Nonostante tutto ciò, la linea occidentale è di continuare a far finta che esista ancora un’alternativa “moderata” ad Assad, in realtà sempre più debole. Assad, lo Stato islamico e il Fronte al-Nusra hanno tutti e tre beneficiato della militarizzazione totale della politica siriana, dove nessun compromesso è possibile fra gli schieramenti in lizza. Secondo l’Osservatorio siriano per i diritti umani, lo Stato islamico «ha conquistato più della metà della Siria e ora è presente in 10 province su 14». E la maggioranza dei giacimenti di petrolio e gas naturale del Paese sono nelle mani di Daesh.
Questi dati forniscono un’immagine esagerata del controllo dell’Is sulla Siria, considerando che il suo controllo si esercita principalmente nelle regioni orientali, scarsamente popolate. Inoltre subisce la pressione delle ben organizzate milizie curdo-siriane, che gli hanno in-flitto la sconfitta più grossa respingendolo da Kobane nonostante quattro mesi e mezzo di assedio. Il 16 giugno l’Is ha perso l’importante valico di frontiera con la Turchia di Tal Abyad. Poi è stata cacciata anche dalla città di Ayn Isa e da una vicina base militare, una cinquantina di chilometri appena a nord di Raqqa, la città siriana eletta dallo Stato islamico a sua capitale.

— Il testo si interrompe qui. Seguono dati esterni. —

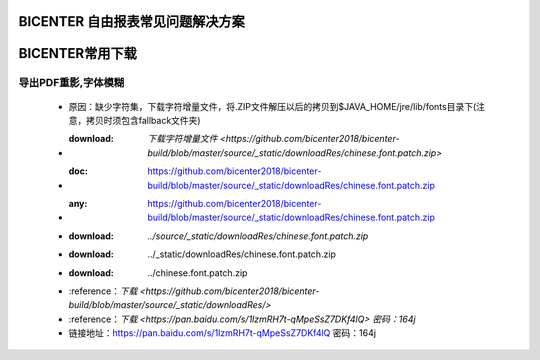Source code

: .. _bicenter_list:

BICENTER 自由报表常见问题解决方案
====================================

BICENTER常用下载
=========================================
导出PDF重影,字体模糊
-----------------------
 * 原因：缺少字符集，下载字符增量文件，将.ZIP文件解压以后的拷贝到$JAVA_HOME/jre/lib/fonts目录下(注意，拷贝时须包含fallback文件夹)
 * :download: `下载字符增量文件 <https://github.com/bicenter2018/bicenter-build/blob/master/source/_static/downloadRes/chinese.font.patch.zip>`
 * :doc: https://github.com/bicenter2018/bicenter-build/blob/master/source/_static/downloadRes/chinese.font.patch.zip
 * :any: https://github.com/bicenter2018/bicenter-build/blob/master/source/_static/downloadRes/chinese.font.patch.zip
 * :download: `../source/_static/downloadRes/chinese.font.patch.zip`
 * :download: ../_static/downloadRes/chinese.font.patch.zip
 * :download: ../chinese.font.patch.zip
 * :reference：`下载 <https://github.com/bicenter2018/bicenter-build/blob/master/source/_static/downloadRes/>`
 * :reference：`下载 <https://pan.baidu.com/s/1lzmRH7t-qMpeSsZ7DKf4lQ> 密码：164j`
 * 链接地址：https://pan.baidu.com/s/1lzmRH7t-qMpeSsZ7DKf4lQ  密码：164j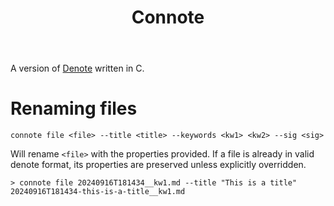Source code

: #+title: Connote

A version of [[https://protesilaos.com/emacs/denote][Denote]] written in C.

* Renaming files

#+begin_src console
connote file <file> --title <title> --keywords <kw1> <kw2> --sig <sig>
#+end_src

Will rename =<file>= with the properties provided. If a file is already in valid denote format, its properties are preserved unless explicitly overridden.

#+begin_src console
> connote file 20240916T181434__kw1.md --title "This is a title"
20240916T181434-this-is-a-title__kw1.md
#+end_src
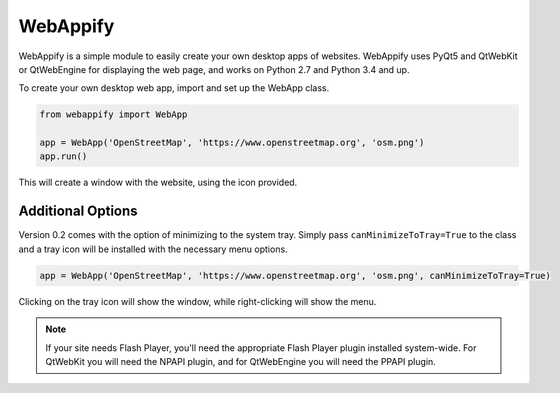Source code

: WebAppify
=========

WebAppify is a simple module to easily create your own desktop apps of websites. WebAppify uses PyQt5 and QtWebKit or
QtWebEngine for displaying the web page, and works on Python 2.7 and Python 3.4 and up.

To create your own desktop web app, import and set up the WebApp class.

.. code:: python

   from webappify import WebApp

   app = WebApp('OpenStreetMap', 'https://www.openstreetmap.org', 'osm.png')
   app.run()

This will create a window with the website, using the icon provided.

Additional Options
------------------

Version 0.2 comes with the option of minimizing to the system tray. Simply pass ``canMinimizeToTray=True`` to the class
and a tray icon will be installed with the necessary menu options.

.. code:: python

   app = WebApp('OpenStreetMap', 'https://www.openstreetmap.org', 'osm.png', canMinimizeToTray=True)

Clicking on the tray icon will show the window, while right-clicking will show the menu.

.. note::

   If your site needs Flash Player, you'll need the appropriate Flash Player plugin installed system-wide. For QtWebKit
   you will need the NPAPI plugin, and for QtWebEngine you will need the PPAPI plugin.


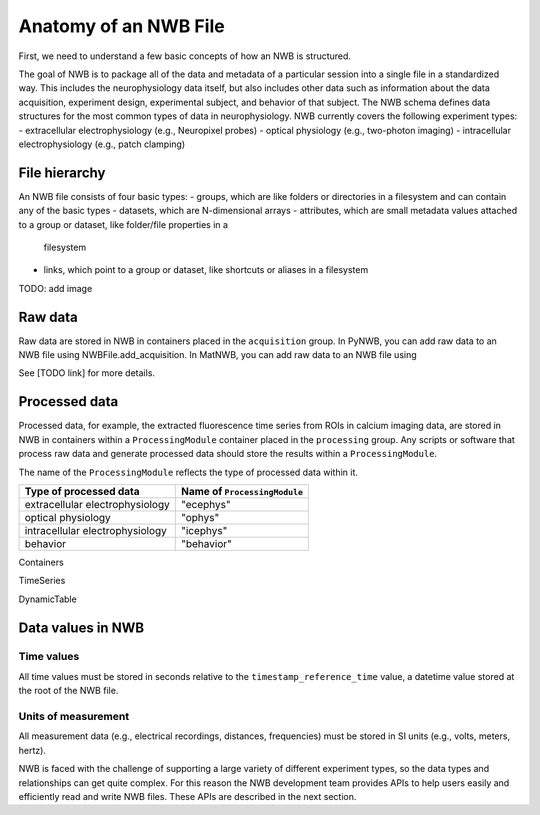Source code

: Anatomy of an NWB File
======================

First, we need to understand a few basic concepts of how an NWB is structured.

The goal of NWB is to package all of the data and metadata of a particular session
into a single file in a standardized way.
This includes the neurophysiology data itself, but also includes other data such
as information about the data acquisition, experiment design, experimental subject,
and behavior of that subject. The NWB schema defines data structures for
the most common types of data in neurophysiology. NWB currently covers
the following experiment types:
- extracellular electrophysiology (e.g., Neuropixel probes)
- optical physiology (e.g., two-photon imaging)
- intracellular electrophysiology (e.g., patch clamping)

.. image:: /img/nwb_overview.png

File hierarchy
--------------

An NWB file consists of four basic types:
- groups, which are like folders or directories in a filesystem and can contain any of the basic types
- datasets, which are N-dimensional arrays
- attributes, which are small metadata values attached to a group or dataset, like folder/file properties in a
  filesystem
- links, which point to a group or dataset, like shortcuts or aliases in a filesystem

TODO: add image

Raw data
--------

Raw data are stored in NWB in containers placed in the ``acquisition`` group.
In PyNWB, you can add raw data to an NWB file using NWBFile.add_acquisition.
In MatNWB, you can add raw data to an NWB file using

See [TODO link] for more details.

Processed data
--------------

Processed data, for example, the extracted fluorescence time series
from ROIs in calcium imaging data, are stored in NWB in containers
within a ``ProcessingModule`` container placed in the ``processing`` group.
Any scripts or software that process raw data and generate processed
data should store the results within a ``ProcessingModule``.

The name of the ``ProcessingModule`` reflects the type of processed data
within it.

.. list-table::
    :header-rows: 1

    * - Type of processed data
      - Name of ``ProcessingModule``
    * - extracellular electrophysiology
      - "ecephys"
    * - optical physiology
      - "ophys"
    * - intracellular electrophysiology
      - "icephys"
    * - behavior
      - "behavior"

Containers

TimeSeries

DynamicTable

Data values in NWB
------------------

Time values
^^^^^^^^^^^
All time values must be stored in seconds relative to the
``timestamp_reference_time`` value, a datetime value stored at the root
of the NWB file.

Units of measurement
^^^^^^^^^^^^^^^^^^^^
All measurement data (e.g., electrical recordings, distances, frequencies)
must be stored in SI units (e.g., volts, meters, hertz).






NWB is faced with the challenge
of supporting a large variety of different experiment types, so the data types and relationships
can get quite complex. For this reason the NWB development team provides APIs to help users easily
and efficiently read and write NWB files. These APIs are described in the next section.
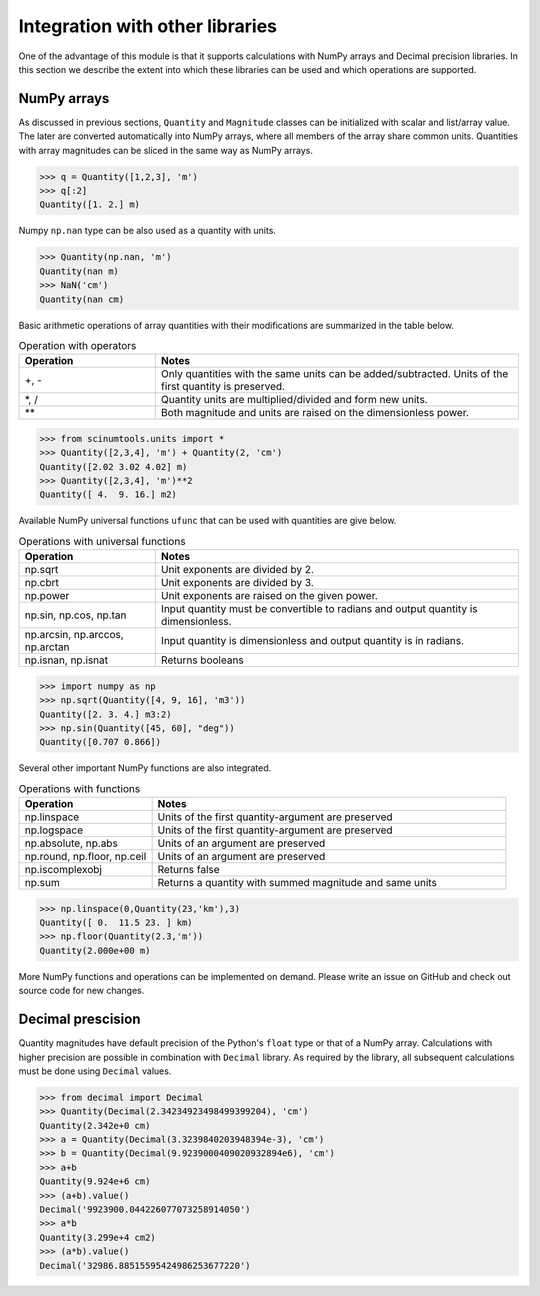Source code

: Integration with other libraries
================================

One of the advantage of this module is that it supports calculations with NumPy arrays and Decimal precision libraries.
In this section we describe the extent into which these libraries can be used and which operations are supported.

NumPy arrays
""""""""""""
   
As discussed in previous sections, ``Quantity`` and ``Magnitude`` classes can be initialized with scalar and list/array value.
The later are converted automatically into NumPy arrays, where all members of the array share common units.
Quantities with array magnitudes can be sliced in the same way as NumPy arrays.
   
.. code-block::

   >>> q = Quantity([1,2,3], 'm')
   >>> q[:2]
   Quantity([1. 2.] m)
   
Numpy ``np.nan`` type can be also used as a quantity with units.

.. code-block::

   >>> Quantity(np.nan, 'm')
   Quantity(nan m)
   >>> NaN('cm')
   Quantity(nan cm)
   
Basic arithmetic operations of array quantities with their modifications are summarized in the table below.

.. csv-table:: Operation with operators
   :widths: 30 80
   :header-rows: 1
   
   Operation,   Notes
   "+, -",      "Only quantities with the same units can be added/subtracted. Units of the first quantity is preserved."
   "\*, /",     "Quantity units are multiplied/divided and form new units."
   "\*\*",      "Both magnitude and units are raised on the dimensionless power."   

.. code-block::

   >>> from scinumtools.units import *
   >>> Quantity([2,3,4], 'm') + Quantity(2, 'cm')
   Quantity([2.02 3.02 4.02] m)
   >>> Quantity([2,3,4], 'm')**2
   Quantity([ 4.  9. 16.] m2)

Available NumPy universal functions ``ufunc`` that can be used with quantities are give below.

.. csv-table:: Operations with universal functions
   :widths: 30 80
   :header-rows: 1
   
   Operation,   Notes
   np.sqrt,     "Unit exponents are divided by 2."
   np.cbrt,     "Unit exponents are divided by 3."
   np.power,    "Unit exponents are raised on the given power."
   "np.sin, np.cos, np.tan", "Input quantity must be convertible to radians and output quantity is dimensionless."
   "np.arcsin, np.arccos, np.arctan", "Input quantity is dimensionless and output quantity is in radians."
   "np.isnan, np.isnat", "Returns booleans"
   
.. code-block::
   
   >>> import numpy as np
   >>> np.sqrt(Quantity([4, 9, 16], 'm3'))
   Quantity([2. 3. 4.] m3:2)
   >>> np.sin(Quantity([45, 60], "deg"))
   Quantity([0.707 0.866])
   
Several other important NumPy functions are also integrated.


.. csv-table:: Operations with functions
   :widths: 30 80
   :header-rows: 1
   
   Operation,   Notes
   np.linspace, "Units of the first quantity-argument are preserved"
   np.logspace, "Units of the first quantity-argument are preserved"
   "np.absolute, np.abs", "Units of an argument are preserved"
   "np.round, np.floor, np.ceil", "Units of an argument are preserved"
   "np.iscomplexobj", "Returns false"
   "np.sum", "Returns a quantity with summed magnitude and same units"
   
.. code-block::

   >>> np.linspace(0,Quantity(23,'km'),3)
   Quantity([ 0.  11.5 23. ] km)
   >>> np.floor(Quantity(2.3,'m'))
   Quantity(2.000e+00 m)
   
More NumPy functions and operations can be implemented on demand. Please write an issue on GitHub and check out source code for new changes.
   
Decimal prescision
""""""""""""""""""

Quantity magnitudes have default precision of the Python's ``float`` type or that of a NumPy array.
Calculations with higher precision are possible in combination with ``Decimal`` library.
As required by the library, all subsequent calculations must be done using ``Decimal`` values.

.. code-block::

   >>> from decimal import Decimal
   >>> Quantity(Decimal(2.34234923498499399204), 'cm')
   Quantity(2.342e+0 cm)
   >>> a = Quantity(Decimal(3.3239840203948394e-3), 'cm')
   >>> b = Quantity(Decimal(9.9239000409020932894e6), 'cm')
   >>> a+b 
   Quantity(9.924e+6 cm)
   >>> (a+b).value() 
   Decimal('9923900.044226077073258914050')
   >>> a*b
   Quantity(3.299e+4 cm2)
   >>> (a*b).value()
   Decimal('32986.88515595424986253677220')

Ancora una volta, questi rovesci hanno indotto a dichiarazioni eccessivamente ottimistiche su un indebolimento dell’Is: in realtà in Siria lo Stato islamico ha sul lungo periodo, più opportunità che in Iraq, perché circa il 60 per cento della popolazione è arabo sunnita, mentre in Iraq solo il 20 per cento. In Siria Daesh non è ancora egemone fra l’opposizione sunnita ma potrebbe arrivare a esserlo. E con l’escalation della guerra settaria, la combinazione di fanatismo ideologico sunnita e abilità militare potrebbe diventare difficile da sconfiggere.